### Task item
Among the entries below, find each line holding "kraj" and return it.

### Data shown
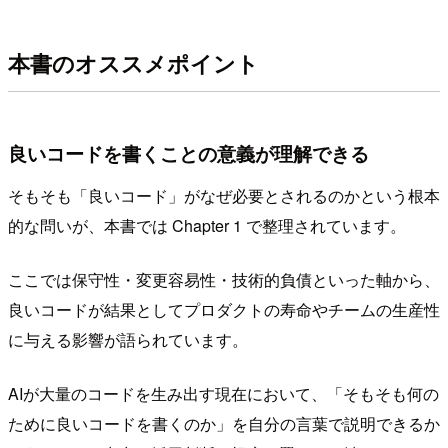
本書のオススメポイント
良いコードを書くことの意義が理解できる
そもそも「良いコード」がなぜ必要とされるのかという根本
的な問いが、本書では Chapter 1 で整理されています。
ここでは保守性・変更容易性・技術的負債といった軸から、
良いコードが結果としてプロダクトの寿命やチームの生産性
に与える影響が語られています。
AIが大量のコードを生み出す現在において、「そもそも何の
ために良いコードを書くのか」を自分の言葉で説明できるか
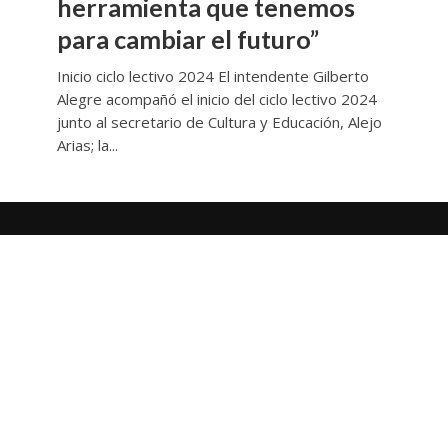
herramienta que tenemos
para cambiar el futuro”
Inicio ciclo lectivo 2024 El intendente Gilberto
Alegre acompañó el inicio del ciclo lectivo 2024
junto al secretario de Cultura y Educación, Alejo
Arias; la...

--

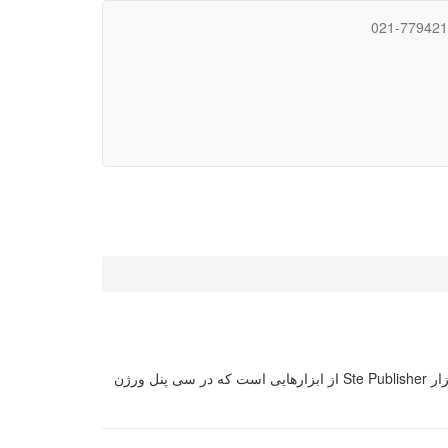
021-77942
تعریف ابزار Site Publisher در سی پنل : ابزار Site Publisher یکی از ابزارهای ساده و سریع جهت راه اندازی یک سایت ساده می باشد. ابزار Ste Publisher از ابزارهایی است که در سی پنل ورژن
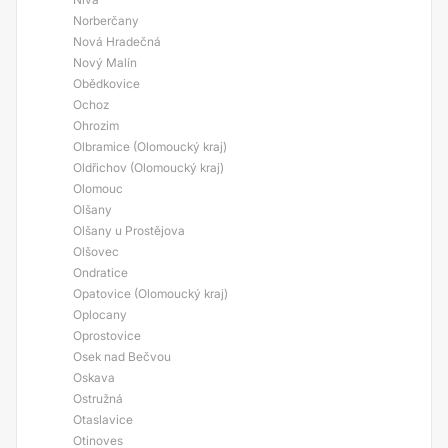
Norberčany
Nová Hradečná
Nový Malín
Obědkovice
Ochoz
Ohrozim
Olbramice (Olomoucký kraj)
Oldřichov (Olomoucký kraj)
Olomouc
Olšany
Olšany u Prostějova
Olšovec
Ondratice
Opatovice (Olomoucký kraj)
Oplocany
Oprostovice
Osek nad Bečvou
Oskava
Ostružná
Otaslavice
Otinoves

### Your solution
Olbramice (Olomoucký kraj)
Oldřichov (Olomoucký kraj)
Opatovice (Olomoucký kraj)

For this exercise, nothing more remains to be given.